Restate each of the lines below word for word and drop every picture.

Source data —
Segment Open
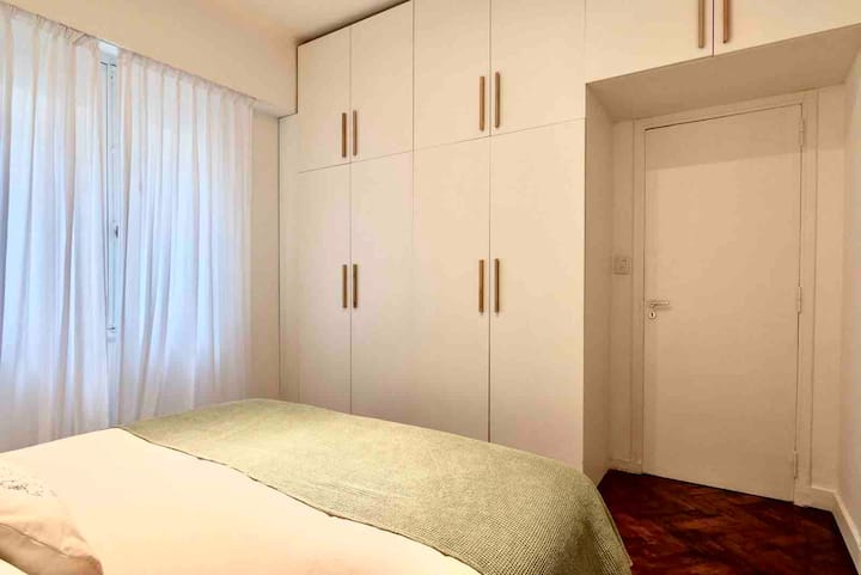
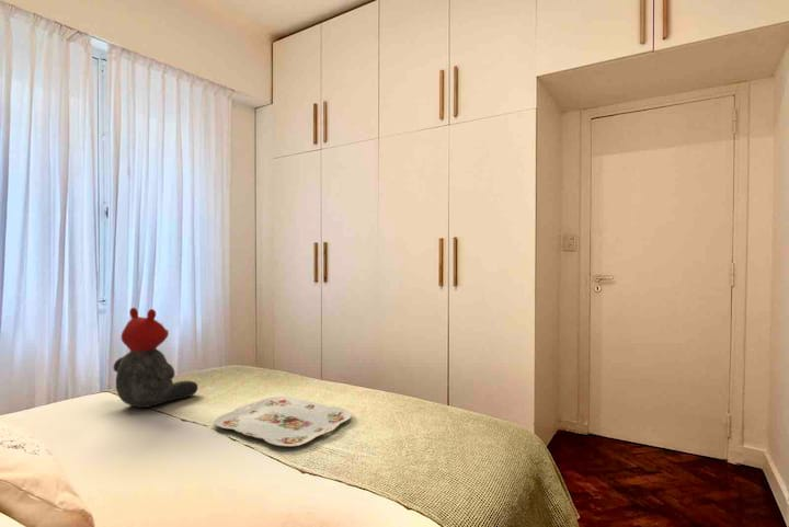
+ serving tray [213,394,353,448]
+ teddy bear [113,307,199,409]
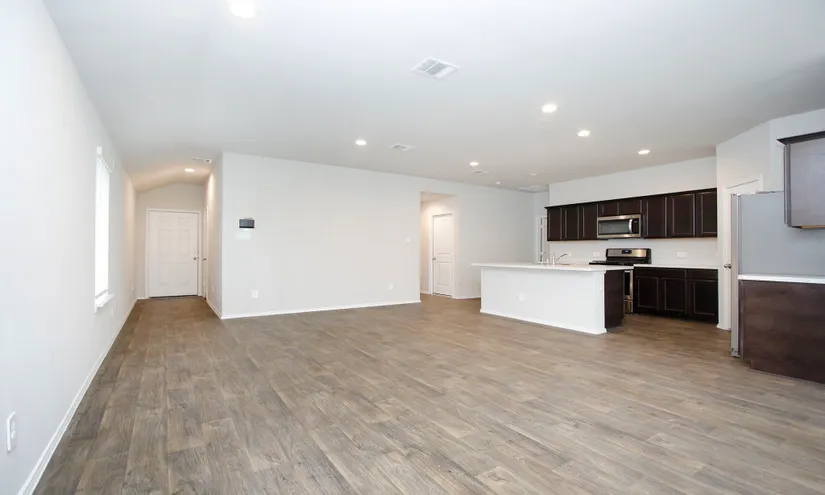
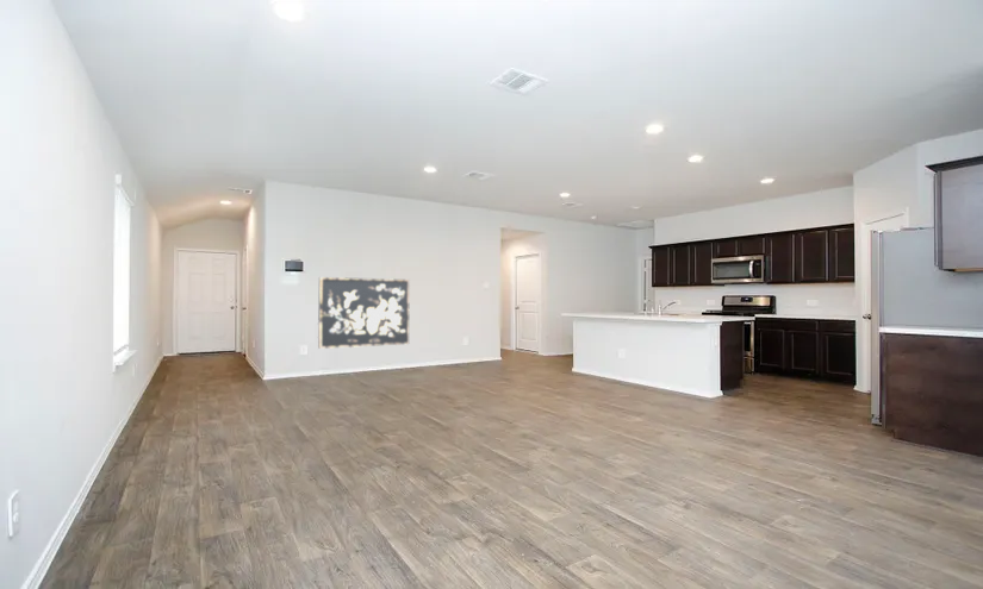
+ decorative wall panel [317,276,411,350]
Segment Closed
Solution to this problem —
+ serving tray [213,394,353,448]
+ teddy bear [113,307,199,409]
+ decorative wall panel [317,276,411,350]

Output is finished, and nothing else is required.